Monday, September 26, 2011

The beginning...

On August 22, 2008, I met the love of my life. To make a long story short, we met through mutual friends, fell in love, and were engaged December of 2010. Our wedding is set for August 18, 2012. Over the last year or so, we have both realized how badly we want a child. We have never tried to prevent getting pregnant, it just never happened for us.
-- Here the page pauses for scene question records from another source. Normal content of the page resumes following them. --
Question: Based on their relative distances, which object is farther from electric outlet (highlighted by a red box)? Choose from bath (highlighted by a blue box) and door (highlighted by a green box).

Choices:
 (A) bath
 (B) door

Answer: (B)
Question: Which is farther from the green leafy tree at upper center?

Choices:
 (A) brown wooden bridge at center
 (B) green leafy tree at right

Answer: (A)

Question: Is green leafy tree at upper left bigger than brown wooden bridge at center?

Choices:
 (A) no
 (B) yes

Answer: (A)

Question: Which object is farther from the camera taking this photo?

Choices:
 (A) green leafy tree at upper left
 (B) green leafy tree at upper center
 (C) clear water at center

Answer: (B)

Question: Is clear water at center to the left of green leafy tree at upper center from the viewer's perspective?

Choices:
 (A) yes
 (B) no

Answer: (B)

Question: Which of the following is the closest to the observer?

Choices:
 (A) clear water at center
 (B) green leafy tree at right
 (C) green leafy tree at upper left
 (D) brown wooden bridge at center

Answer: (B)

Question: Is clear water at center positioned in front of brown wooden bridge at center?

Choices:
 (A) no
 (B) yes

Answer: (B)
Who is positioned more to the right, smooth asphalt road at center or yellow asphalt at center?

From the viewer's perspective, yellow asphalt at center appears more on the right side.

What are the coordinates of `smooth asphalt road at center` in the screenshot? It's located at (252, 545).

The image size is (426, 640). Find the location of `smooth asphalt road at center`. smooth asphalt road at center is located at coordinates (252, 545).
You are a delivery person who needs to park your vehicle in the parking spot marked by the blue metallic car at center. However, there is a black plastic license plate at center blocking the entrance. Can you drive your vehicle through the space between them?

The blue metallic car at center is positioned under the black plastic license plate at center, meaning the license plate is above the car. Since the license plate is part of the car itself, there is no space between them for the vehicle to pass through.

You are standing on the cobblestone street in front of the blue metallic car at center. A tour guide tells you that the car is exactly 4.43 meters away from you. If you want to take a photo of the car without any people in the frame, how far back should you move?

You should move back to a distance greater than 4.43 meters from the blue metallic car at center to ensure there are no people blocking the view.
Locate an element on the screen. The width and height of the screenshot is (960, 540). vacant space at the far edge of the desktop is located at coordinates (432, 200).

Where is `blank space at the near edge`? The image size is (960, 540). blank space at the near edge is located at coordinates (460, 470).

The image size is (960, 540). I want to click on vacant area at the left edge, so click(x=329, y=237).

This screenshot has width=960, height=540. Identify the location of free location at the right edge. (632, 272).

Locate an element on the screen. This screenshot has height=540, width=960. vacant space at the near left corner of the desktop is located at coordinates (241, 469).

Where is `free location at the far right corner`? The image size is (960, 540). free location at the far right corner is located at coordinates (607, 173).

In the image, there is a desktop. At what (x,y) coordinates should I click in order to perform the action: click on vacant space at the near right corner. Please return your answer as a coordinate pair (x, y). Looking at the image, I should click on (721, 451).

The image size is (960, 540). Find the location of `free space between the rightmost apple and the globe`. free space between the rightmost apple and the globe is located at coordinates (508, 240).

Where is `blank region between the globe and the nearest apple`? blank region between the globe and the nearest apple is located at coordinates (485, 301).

There was never one of those "oops" or "uh-oh" moments. I have always known that getting pregnant wouldn't be easy for me. I have RH- blood and endometriosis. I have been pregnant before, but none of them were successful. So, we decided it was time for me to go to an Infertility Specialist and try to figure out what was wrong and how to correct the problem. After answereing what felt like a million questions about my health and history, my doc ordered a HSG test. This test would allow the doctor to shoot a blue dye into my fallopian tubes to check for blockages. So, I went in for the test. I laid down on the exam table looking up at the screen which showed an image of my uterus and tubes. As the doctor started pushing in the dye, I began to cramp extremely bad. The more dye he injected, the more it hurt. I layed there watching the monitor and watched the blue dye stop right inside each of my tubes. I layed there, silently praying for the dye to push its way through while tears ran down both of my cheeks.I felt it...I knew the result before the doctor could even tell me. I knew my tubes were blocked. Step one down. On to step 2...surgery.